=== Yazılı alıştırma ===
Aşağıdaki, Muharrem İnce'nin Balıkesir ziyaretini anlatan metinden bir bölümü harfi harfine yazın. "CHP Yalova Milletvekili Muharrem İnce, Başbakan" sözlerinin geçtiği yerden başlayın, "istismar etmekle suçladı." sözlerinden sonra durun.

=== Kaynak alıntısı ===
CHP Yalova Milletvekili Muharrem İnce, Başbakan Ahmet Davutoğlu ile Cumhurbaşkanı Recep Tayyip Erdoğan'ı eleştirdi. Başbakan Davutoğlu'nun 23 Nisan çocuğuna sufle vererek özgür konuşmasını engellediğini söyleyen İnce, Cumhurbaşkanı Erdoğan'ı da bütün değerleri istismar etmekle suçladı.

CHP Yalova Milletvekili Muharrem İnce bugün Balıkesir'e gelerek; partisinin milletvekili adayları Mehmet Tüm, Namık Havutça, Fikret Şahin ve İrfan Barış ile şehir turu yaptı. Üniversiteyi Balıkesir'de bitiren İnce, nostalji yaşadı. Necatibey Eğitim Fakültesi'nde sınavdan zayıf alınca ağladığını söylediği kahveyi gösteren İnce, esnafı da ziyaret etti. Ayakkabıcılar ile sohbeti sırasında fırçaları eline alan İnce, ayakkabı da parlattı.
İnce, ayrıca Vatan Partisi'nin '152 adamızı Yunanistan'dan geri alacağız' adlı imza kampanyasına da destek verdi. Beraberindekilerle Paşa Camii'nde cuma namazı kılan İnce, Yeşilli Meydanı'nda düzenlenen mini mitinge geçti. Adaylarla ellerini üst üste koyan ve Balıkesir'den 5 milletvekili çıkaracaklarını söyleyen İnce, meydanda toplananlara da "Beş, beş" tezahüratını yaptırdı.

=== Verilen malzeme ===
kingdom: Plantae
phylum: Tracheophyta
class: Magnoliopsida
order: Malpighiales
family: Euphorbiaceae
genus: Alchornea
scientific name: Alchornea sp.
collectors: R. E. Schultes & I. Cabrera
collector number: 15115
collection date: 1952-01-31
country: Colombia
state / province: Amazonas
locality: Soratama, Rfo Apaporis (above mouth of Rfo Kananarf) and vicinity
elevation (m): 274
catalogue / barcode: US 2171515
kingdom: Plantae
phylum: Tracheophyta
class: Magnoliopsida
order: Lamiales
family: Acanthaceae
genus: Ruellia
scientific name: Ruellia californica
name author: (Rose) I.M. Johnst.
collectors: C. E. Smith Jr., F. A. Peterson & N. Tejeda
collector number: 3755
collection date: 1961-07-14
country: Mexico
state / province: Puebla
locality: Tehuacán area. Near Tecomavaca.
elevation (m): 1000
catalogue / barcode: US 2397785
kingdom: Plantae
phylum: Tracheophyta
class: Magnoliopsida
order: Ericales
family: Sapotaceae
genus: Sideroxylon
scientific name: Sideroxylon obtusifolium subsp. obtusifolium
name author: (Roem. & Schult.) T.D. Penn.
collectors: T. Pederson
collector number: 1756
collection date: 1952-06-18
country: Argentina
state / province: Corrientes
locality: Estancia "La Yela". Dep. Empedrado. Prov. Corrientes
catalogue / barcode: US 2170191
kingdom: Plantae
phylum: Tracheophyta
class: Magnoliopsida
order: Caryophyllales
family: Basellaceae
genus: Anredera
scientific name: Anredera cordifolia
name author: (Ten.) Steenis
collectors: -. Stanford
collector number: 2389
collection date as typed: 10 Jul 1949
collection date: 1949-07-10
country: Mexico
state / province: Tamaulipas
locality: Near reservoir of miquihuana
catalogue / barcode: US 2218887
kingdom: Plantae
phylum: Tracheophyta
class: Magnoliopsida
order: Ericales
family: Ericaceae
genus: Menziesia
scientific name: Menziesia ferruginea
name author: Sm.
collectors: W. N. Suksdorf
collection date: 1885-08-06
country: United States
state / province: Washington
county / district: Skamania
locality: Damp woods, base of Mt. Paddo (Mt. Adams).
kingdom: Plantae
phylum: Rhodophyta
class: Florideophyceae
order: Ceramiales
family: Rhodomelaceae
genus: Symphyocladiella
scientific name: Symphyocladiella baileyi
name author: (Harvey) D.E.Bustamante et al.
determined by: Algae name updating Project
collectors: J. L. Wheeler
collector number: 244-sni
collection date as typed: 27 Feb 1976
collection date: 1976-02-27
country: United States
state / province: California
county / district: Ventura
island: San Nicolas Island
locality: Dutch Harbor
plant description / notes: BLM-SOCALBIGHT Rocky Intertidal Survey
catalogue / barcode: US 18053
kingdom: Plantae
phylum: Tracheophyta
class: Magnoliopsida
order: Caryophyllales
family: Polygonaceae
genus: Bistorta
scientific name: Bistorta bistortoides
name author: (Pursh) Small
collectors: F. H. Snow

=== Alıştırma yanıtı ===
CHP Yalova Milletvekili Muharrem İnce, Başbakan Ahmet Davutoğlu ile Cumhurbaşkanı Recep Tayyip Erdoğan'ı eleştirdi. Başbakan Davutoğlu'nun 23 Nisan çocuğuna sufle vererek özgür konuşmasını engellediğini söyleyen İnce, Cumhurbaşkanı Erdoğan'ı da bütün değerleri istismar etmekle suçladı.